Spreadsheets are more popular than ever today, often being found as the cornerstone of what People Who Like Big Words call "Administrative Support Systems". Even a simple spreadsheets give a person enormous power to keep track of how money and information flows through a company, or to rapidly try out several values (for a product price or a test curve, for example) and see the ramifications of each one.
Spreadsheets, more than anything else, were at the heart of the first "look and feel" lawsuits. As more companies made spreadsheets, the question came before the courts: Can you copyright or patent the 'look and feel' of a program -- the way it appears to the user and the keys you need to press -- even though other people are writing their own programs from scratch? The answers have been ambiguous and mixed over the years, but the general idea currently is that you can copy another program's "look and feel" (within reason) without getting sued.
A spreadsheet is a way to set up relationships between numbers.
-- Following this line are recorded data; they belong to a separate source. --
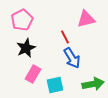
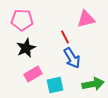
pink pentagon: rotated 30 degrees clockwise
pink rectangle: rotated 30 degrees clockwise
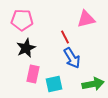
pink rectangle: rotated 48 degrees counterclockwise
cyan square: moved 1 px left, 1 px up
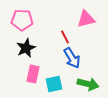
green arrow: moved 5 px left; rotated 25 degrees clockwise
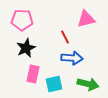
blue arrow: rotated 55 degrees counterclockwise
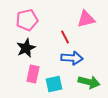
pink pentagon: moved 5 px right; rotated 15 degrees counterclockwise
green arrow: moved 1 px right, 2 px up
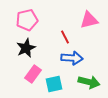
pink triangle: moved 3 px right, 1 px down
pink rectangle: rotated 24 degrees clockwise
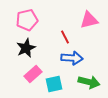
pink rectangle: rotated 12 degrees clockwise
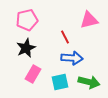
pink rectangle: rotated 18 degrees counterclockwise
cyan square: moved 6 px right, 2 px up
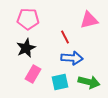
pink pentagon: moved 1 px right, 1 px up; rotated 15 degrees clockwise
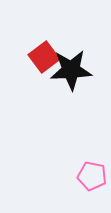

Sure, a spreadsheet will make graphs and do arithmetic and create really good-looking tables, but most of that is just snazzy extras. The heart and soul of a spreadsheet is its ability to let you set up relationships between sets of numbers, and then play with the numbers to see what happens.
By setting up correct relationships between the different values, we give ourselves the ability to "play" with the actual numbers to see what happens.
Spreadsheets are most powerful when we're using them to answer "what if" questions. Since we're setting up relationships between numbers, we can change a single number and see what it does to all the other numbers.
Before spreadsheets, when all this sort of information was kept on paper, you couldn't change things around or answer questions without an enormous amount of work. Now, a couple keystrokes can give you an answer in less than a second.